===== Supplied material
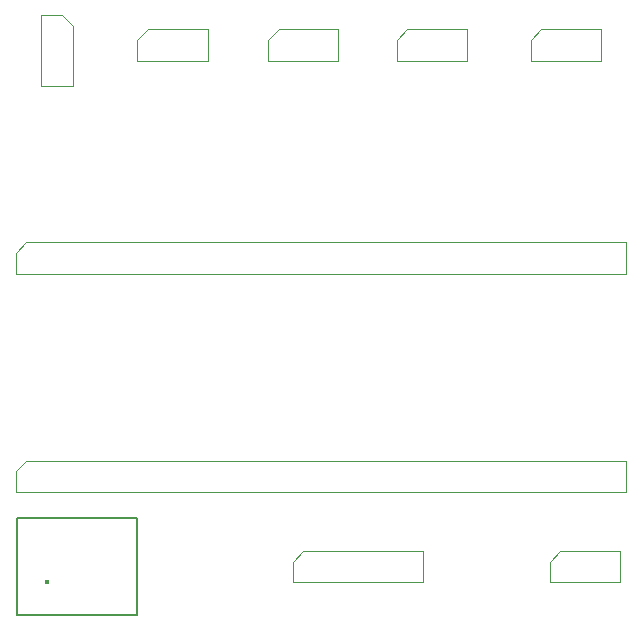
<source format=gbr>
G04 DipTrace 4.2.0.1*
G04 TopAssembly.gbr*
%MOIN*%
G04 #@! TF.FileFunction,Drawing,Top*
G04 #@! TF.Part,Single*
%ADD10C,0.004724*%
%ADD18C,0.005*%
%FSLAX26Y26*%
G04*
G70*
G90*
G75*
G01*
G04 TopAssy*
%LPD*%
X1145636Y2486315D2*
D10*
X1344718D1*
Y2381591D1*
X1110860D1*
Y2451538D1*
X1145636Y2486315D1*
X1581911D2*
X1780992D1*
Y2381591D1*
X1547134D1*
Y2451538D1*
X1581911Y2486315D1*
X2009890D2*
X2208971D1*
Y2381591D1*
X1975113D1*
Y2451538D1*
X2009890Y2486315D1*
X2456825D2*
X2655907D1*
Y2381591D1*
X2422049D1*
Y2451538D1*
X2456825Y2486315D1*
X895512Y2498133D2*
Y2299051D1*
X790787D1*
Y2532909D1*
X860735D1*
X895512Y2498133D1*
X1663396Y747228D2*
X2062478D1*
Y642504D1*
X1628619D1*
Y712451D1*
X1663396Y747228D1*
X709302Y856283D2*
D18*
X1109302D1*
Y533449D1*
X709302D1*
Y856283D1*
G36*
X801428Y644866D2*
X801495Y645894D1*
X801696Y646904D1*
X802027Y647879D1*
X802483Y648803D1*
X803055Y649660D1*
X803734Y650434D1*
X804508Y651113D1*
X805365Y651685D1*
X806289Y652141D1*
X807264Y652472D1*
X808274Y652673D1*
X809302Y652740D1*
X810330Y652673D1*
X811340Y652472D1*
X812315Y652141D1*
X813239Y651685D1*
X814095Y651113D1*
X814870Y650434D1*
X815549Y649660D1*
X816121Y648803D1*
X816576Y647879D1*
X816908Y646904D1*
X817108Y645894D1*
X817176Y644866D1*
D1*
X817108Y643838D1*
X816908Y642828D1*
X816576Y641853D1*
X816121Y640929D1*
X815549Y640073D1*
X814870Y639298D1*
X814095Y638619D1*
X813239Y638047D1*
X812315Y637591D1*
X811340Y637260D1*
X810330Y637059D1*
X809302Y636992D1*
X808274Y637059D1*
X807264Y637260D1*
X806289Y637591D1*
X805365Y638047D1*
X804508Y638619D1*
X803734Y639298D1*
X803055Y640073D1*
X802483Y640929D1*
X802027Y641853D1*
X801696Y642828D1*
X801495Y643838D1*
X801428Y644866D1*
D1*
G37*
X741045Y1776796D2*
D10*
X2740126D1*
Y1672072D1*
X706268D1*
Y1742019D1*
X741045Y1776796D1*
Y1047730D2*
X2740126D1*
Y943006D1*
X706268D1*
Y1012954D1*
X741045Y1047730D1*
X2519608Y747228D2*
X2718689D1*
Y642504D1*
X2484831D1*
Y712451D1*
X2519608Y747228D1*
M02*

</source>
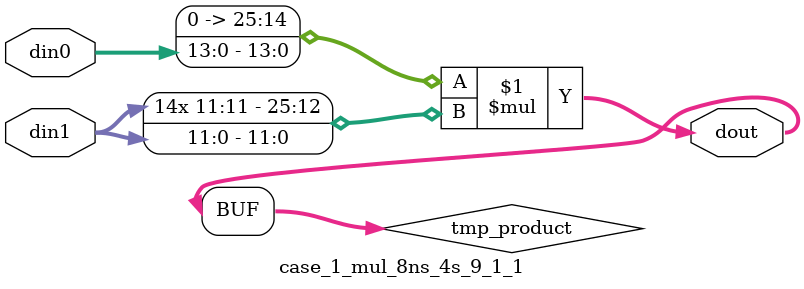
<source format=v>

`timescale 1 ns / 1 ps

 (* use_dsp = "no" *)  module case_1_mul_8ns_4s_9_1_1(din0, din1, dout);
parameter ID = 1;
parameter NUM_STAGE = 0;
parameter din0_WIDTH = 14;
parameter din1_WIDTH = 12;
parameter dout_WIDTH = 26;

input [din0_WIDTH - 1 : 0] din0; 
input [din1_WIDTH - 1 : 0] din1; 
output [dout_WIDTH - 1 : 0] dout;

wire signed [dout_WIDTH - 1 : 0] tmp_product;

























assign tmp_product = $signed({1'b0, din0}) * $signed(din1);










assign dout = tmp_product;





















endmodule

</source>
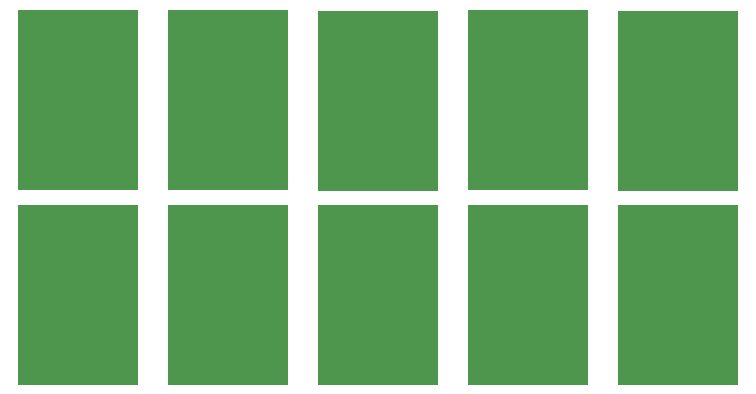
<source format=gtp>
G04 Layer_Color=8421504*
%FSAX24Y24*%
%MOIN*%
G70*
G01*
G75*
%ADD10R,0.4000X0.6000*%
D10*
X051250Y038450D02*
D03*
X051250Y032000D02*
D03*
X046250Y032000D02*
D03*
X041250Y032000D02*
D03*
X031250Y032000D02*
D03*
X036250Y032000D02*
D03*
X036250Y038500D02*
D03*
X031250Y038500D02*
D03*
X041250Y038450D02*
D03*
X046250Y038500D02*
D03*
M02*

</source>
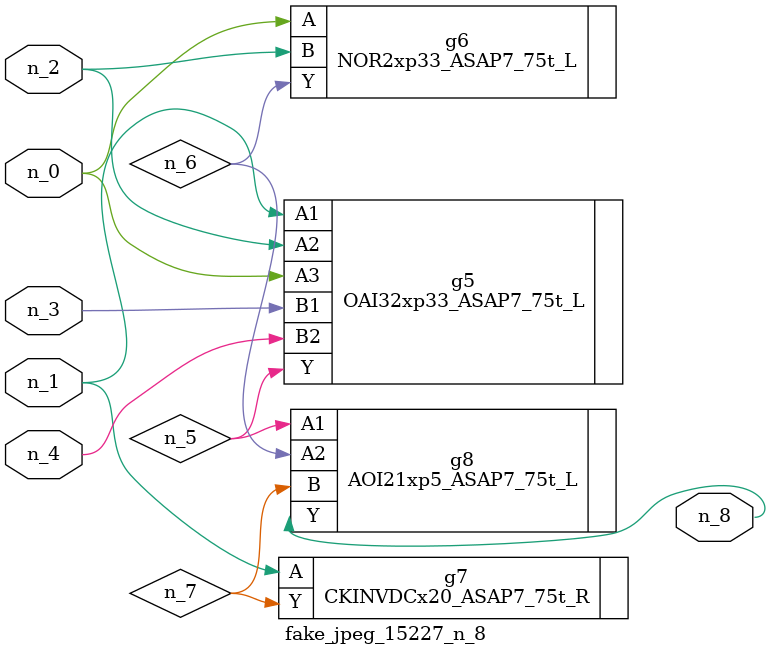
<source format=v>
module fake_jpeg_15227_n_8 (n_3, n_2, n_1, n_0, n_4, n_8);

input n_3;
input n_2;
input n_1;
input n_0;
input n_4;

output n_8;

wire n_6;
wire n_5;
wire n_7;

OAI32xp33_ASAP7_75t_L g5 ( 
.A1(n_1),
.A2(n_2),
.A3(n_0),
.B1(n_3),
.B2(n_4),
.Y(n_5)
);

NOR2xp33_ASAP7_75t_L g6 ( 
.A(n_0),
.B(n_2),
.Y(n_6)
);

CKINVDCx20_ASAP7_75t_R g7 ( 
.A(n_1),
.Y(n_7)
);

AOI21xp5_ASAP7_75t_L g8 ( 
.A1(n_5),
.A2(n_6),
.B(n_7),
.Y(n_8)
);


endmodule
</source>
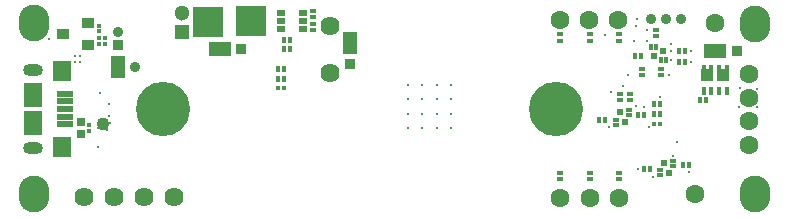
<source format=gbs>
G04 Layer_Color=16711935*
%FSLAX44Y44*%
%MOMM*%
G71*
G01*
G75*
%ADD25C,0.2000*%
%ADD67C,1.3000*%
%ADD68C,0.6000*%
%ADD73R,0.6000X0.4200*%
%ADD125R,0.3799X0.5300*%
%ADD126C,0.9000*%
%ADD127R,0.4200X0.6000*%
%ADD128R,0.6000X0.6000*%
%ADD129R,0.4500X0.3499*%
%ADD130R,0.3499X0.4500*%
%ADD138C,0.3000*%
%ADD152R,0.5300X0.3799*%
%ADD153R,1.2000X1.9000*%
%ADD154R,0.9000X0.9000*%
%ADD155R,0.6500X0.7000*%
%ADD156O,1.7000X1.0000*%
%ADD157C,4.6000*%
%ADD158R,1.3000X1.3000*%
%ADD159O,2.6000X3.1000*%
%ADD160C,1.6240*%
%ADD161C,1.6000*%
%ADD162C,0.3300*%
%ADD163R,1.9000X1.2000*%
%ADD164R,0.9000X0.9000*%
%ADD165R,0.7000X0.5200*%
%ADD166C,1.1000*%
%ADD167R,1.1160X0.8620*%
%ADD168R,2.6000X2.6000*%
%ADD169R,1.5000X1.7000*%
%ADD170R,1.6500X2.0000*%
%ADD171R,1.4500X0.5000*%
%ADD172R,1.0450X1.1000*%
%ADD173R,1.0470X1.1000*%
%ADD174R,0.4000X0.8000*%
%ADD175R,0.6000X0.6000*%
D25*
X508000Y107000D02*
D03*
X522250Y121250D02*
D03*
X548853Y102362D02*
D03*
X617000Y110000D02*
D03*
X631000Y94250D02*
D03*
X631000Y109250D02*
D03*
X563500Y64500D02*
D03*
X573542Y38750D02*
D03*
X529082Y94742D02*
D03*
X535940Y93726D02*
D03*
X539500Y76750D02*
D03*
X505500D02*
D03*
X543000Y34750D02*
D03*
X82188Y96412D02*
D03*
X82752Y86412D02*
D03*
X58250Y132334D02*
D03*
Y137115D02*
D03*
X53500D02*
D03*
Y132334D02*
D03*
X32000Y151538D02*
D03*
X73152Y76454D02*
D03*
X80518Y74676D02*
D03*
X83312Y80456D02*
D03*
X616204Y94488D02*
D03*
X556514Y120904D02*
D03*
X502158Y154686D02*
D03*
X566928Y168656D02*
D03*
X528574Y163068D02*
D03*
X530606Y41402D02*
D03*
X558800Y147828D02*
D03*
X537972Y159004D02*
D03*
X558556Y141272D02*
D03*
X527050Y150358D02*
D03*
X575564Y132080D02*
D03*
X559830Y52846D02*
D03*
X517906Y111506D02*
D03*
X529590Y168656D02*
D03*
X575310Y141224D02*
D03*
X558292Y133858D02*
D03*
X538480Y150114D02*
D03*
X73500Y60500D02*
D03*
X74930Y105664D02*
D03*
D67*
X144750Y173750D02*
D03*
D68*
X461772Y109982D02*
D03*
X473964Y104648D02*
D03*
X478790Y92456D02*
D03*
X473964Y79756D02*
D03*
X461518Y74930D02*
D03*
X448818Y79756D02*
D03*
X443484Y92456D02*
D03*
X449072Y105664D02*
D03*
X116078D02*
D03*
X110490Y92456D02*
D03*
X115824Y79756D02*
D03*
X128524Y74930D02*
D03*
X140970Y79756D02*
D03*
X145796Y92456D02*
D03*
X140970Y104648D02*
D03*
X128778Y109982D02*
D03*
D73*
X522950Y87254D02*
D03*
Y91313D02*
D03*
X512050Y83263D02*
D03*
Y79218D02*
D03*
X548930Y40507D02*
D03*
Y36449D02*
D03*
X559830Y44500D02*
D03*
Y48544D02*
D03*
D125*
X588250Y99750D02*
D03*
X583150D02*
D03*
X236050Y143000D02*
D03*
X230950D02*
D03*
Y150500D02*
D03*
X236050D02*
D03*
X548904Y96774D02*
D03*
X543804D02*
D03*
Y87884D02*
D03*
X548904D02*
D03*
X231000Y126000D02*
D03*
X225900D02*
D03*
X225849Y117500D02*
D03*
X230950D02*
D03*
X565140Y132080D02*
D03*
X570240D02*
D03*
X533410Y137160D02*
D03*
X528310D02*
D03*
X565140Y141224D02*
D03*
X570240D02*
D03*
X535676Y41402D02*
D03*
X540776D02*
D03*
X573542Y44704D02*
D03*
X568442D02*
D03*
X497380Y83312D02*
D03*
X502480D02*
D03*
X535950Y87376D02*
D03*
X530850D02*
D03*
D126*
X90250Y157500D02*
D03*
X104500Y128250D02*
D03*
X541528Y168656D02*
D03*
X553974D02*
D03*
X566928Y168660D02*
D03*
D127*
X549789Y133894D02*
D03*
X553847D02*
D03*
X545797Y144794D02*
D03*
X541752D02*
D03*
D128*
X552020Y141272D02*
D03*
X543720Y137115D02*
D03*
D129*
X66000Y78659D02*
D03*
Y73660D02*
D03*
X74000Y158001D02*
D03*
Y162999D02*
D03*
Y152750D02*
D03*
Y147751D02*
D03*
X79500Y147751D02*
D03*
Y152750D02*
D03*
D130*
X548853Y80010D02*
D03*
X543855D02*
D03*
X231000Y109750D02*
D03*
X226001D02*
D03*
D138*
X77724Y79502D02*
D03*
D152*
X464058Y155458D02*
D03*
Y150358D02*
D03*
X255000Y159000D02*
D03*
Y164100D02*
D03*
Y175100D02*
D03*
Y170000D02*
D03*
X533654Y126248D02*
D03*
Y121148D02*
D03*
X515366Y100320D02*
D03*
Y105420D02*
D03*
X514500Y38350D02*
D03*
Y33250D02*
D03*
X489500Y38350D02*
D03*
Y33250D02*
D03*
X464500Y38350D02*
D03*
Y33250D02*
D03*
X523750Y100200D02*
D03*
Y105300D02*
D03*
X489458Y150358D02*
D03*
Y155458D02*
D03*
X514096Y150358D02*
D03*
Y155458D02*
D03*
X545592Y159268D02*
D03*
Y154168D02*
D03*
X549656Y121148D02*
D03*
Y126248D02*
D03*
D153*
X90250Y128250D02*
D03*
X287000Y148500D02*
D03*
D154*
X90250Y146250D02*
D03*
X287000Y130500D02*
D03*
D155*
X59000Y71000D02*
D03*
Y81000D02*
D03*
D156*
X18462Y59456D02*
D03*
Y125456D02*
D03*
D157*
X128270Y92350D02*
D03*
X461010D02*
D03*
D158*
X144750Y157850D02*
D03*
D159*
X629158Y20000D02*
D03*
Y164700D02*
D03*
X19200Y165170D02*
D03*
Y20470D02*
D03*
D160*
X112014Y17780D02*
D03*
X137414D02*
D03*
X86614D02*
D03*
X61214D02*
D03*
X270002Y162814D02*
D03*
Y122814D02*
D03*
D161*
X513842Y167640D02*
D03*
X624078Y61809D02*
D03*
Y81809D02*
D03*
Y121809D02*
D03*
Y101809D02*
D03*
X595376Y164846D02*
D03*
X578612Y20066D02*
D03*
X464312Y167386D02*
D03*
X489204Y167640D02*
D03*
X464312Y17272D02*
D03*
X514604Y17270D02*
D03*
X489458Y17272D02*
D03*
D162*
X336000Y76500D02*
D03*
Y88500D02*
D03*
X336000Y100500D02*
D03*
X336000Y112500D02*
D03*
X348000Y76500D02*
D03*
X348000Y88500D02*
D03*
Y100500D02*
D03*
X348000Y112500D02*
D03*
X360000Y76500D02*
D03*
X360000Y88500D02*
D03*
X360000Y100500D02*
D03*
X360000Y112500D02*
D03*
X372000Y76500D02*
D03*
Y88500D02*
D03*
X372000Y100500D02*
D03*
X372000Y112500D02*
D03*
D163*
X176250Y143250D02*
D03*
X596077Y141750D02*
D03*
D164*
X194250Y143250D02*
D03*
X614077Y141750D02*
D03*
D165*
X228250Y173500D02*
D03*
Y160500D02*
D03*
Y167000D02*
D03*
X247250Y173500D02*
D03*
Y167000D02*
D03*
Y160500D02*
D03*
D166*
X77724Y79556D02*
D03*
D167*
X64516Y165608D02*
D03*
Y146608D02*
D03*
X43516Y156108D02*
D03*
D168*
X166624Y166370D02*
D03*
X202692Y166624D02*
D03*
D169*
X42962Y60456D02*
D03*
Y124456D02*
D03*
D170*
X18462Y104456D02*
D03*
Y80456D02*
D03*
D171*
X45212Y105456D02*
D03*
Y98956D02*
D03*
Y79456D02*
D03*
Y85956D02*
D03*
Y92456D02*
D03*
D172*
X589290Y120750D02*
D03*
D173*
X602250Y120750D02*
D03*
D174*
X605480Y107790D02*
D03*
X599003D02*
D03*
X586026D02*
D03*
X592526D02*
D03*
Y126205D02*
D03*
X586026D02*
D03*
X599003D02*
D03*
X605480D02*
D03*
D175*
X515572Y89486D02*
D03*
X519729Y81186D02*
D03*
X556308Y38276D02*
D03*
X552151Y46576D02*
D03*
M02*

</source>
==========
▶ **Exercise requirements**: For this exercise, output exactly the lines above from the line with "X1628619D1*" to the line with "X816576Y647879D1*", counting both, and leave out the rest.

▶ **Task response**:
X1628619D1*
Y712451D1*
X1663396Y747228D1*
X709302Y856283D2*
D18*
X1109302D1*
Y533449D1*
X709302D1*
Y856283D1*
G36*
X801428Y644866D2*
X801495Y645894D1*
X801696Y646904D1*
X802027Y647879D1*
X802483Y648803D1*
X803055Y649660D1*
X803734Y650434D1*
X804508Y651113D1*
X805365Y651685D1*
X806289Y652141D1*
X807264Y652472D1*
X808274Y652673D1*
X809302Y652740D1*
X810330Y652673D1*
X811340Y652472D1*
X812315Y652141D1*
X813239Y651685D1*
X814095Y651113D1*
X814870Y650434D1*
X815549Y649660D1*
X816121Y648803D1*
X816576Y647879D1*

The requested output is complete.